The garden was seeded and growing a usual mix of vegetables this year.
“And then this fall our grandson Nolan and his partner, Morgan, who also live in the yard were cooking something and they raided the garden for carrots,” says Janet.
“And to their surprise one of the carrots had a ring wrapped around it. “
“Nolan came rushing into our house with a funny look on his face and a real grin,” says Robert.
“In his hand was the ring. He knew what he had found.”
“I couldn’t believe it,” says Janet. “I just couldn’t believe it.”
“He came in the house and showed me what he had in his hand, and I was six feet away, but I knew immediately it was the engagement ring I had lost nearly 50 years earlier. I went up to him and said, ‘I’m not going to cry, but I’m going to give you a really big hug.’ He’s not a hugger, but he said it was okay.”
“The more you think about it, the more you realize all the complex logistics involved for that ring to be found,” adds Janet.
“A lot of things had to line up for that carrot seed to be planted so it grew up through that ring. It is just hard to comprehend.”

Over the years, the Cockwills had changed houses, a couple years ago they switched garden spots. The plot where the ring was found is rototilled, so the ring had to be relatively close to the surface of the soil. It had to be positioned in such a way, so that the carrot grew up through the middle of the ring. And then it was one of the carrots that actually got harvested (not thinned out during the growing season) and ended up on Nolan and Morgan’s kitchen counter.
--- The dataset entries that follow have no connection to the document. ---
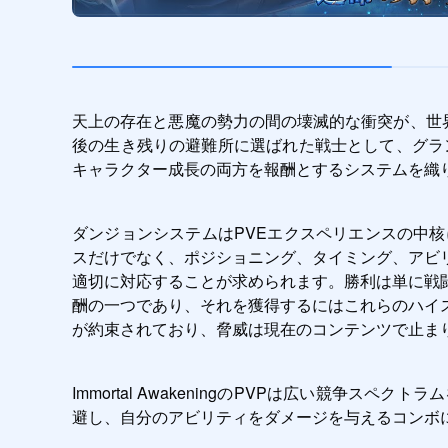
天上の存在と悪魔の勢力の間の壊滅的な衝突が、世界を
後の生き残りの避難所に選ばれた戦士として、グラ
キャラクター成長の両方を報酬とするシステムを織り
ダンジョンシステムはPVEエクスペリエンスの中
スだけでなく、ポジショニング、タイミング、アビ
適切に対応することが求められます。勝利は単に戦
酬の一つであり、それを獲得するにはこれらのハイ
が約束されており、脅威は現在のコンテンツで止ま
Immortal AwakeningのPVPは広い競
避し、自分のアビリティをダメージを与えるコンボ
“We have no idea how it got into that part of the yard,” says Janet. “And yet there it was.”
She took the found ring to the local jewellery store in nearby Vulcan. The owner sent it away for cleaning, and it came back looking good as new.
Janet says since her ring was found, they’ve heard of a few other miraculous stories of rings being recovered. One person, for example, must have lost their wedding ring in the yard and by some miracle it was found in the crop of a chicken when the bird was butchered.
Janet says she is just thrilled to have her original engagement ring back and on her finger, but the circumstances of how it got to that part of the yard will always remain a mystery.
Bob was pragmatic.
“With that kind of unbelievable luck, I think this is obviously a good time to buy a lottery ticket,” he says.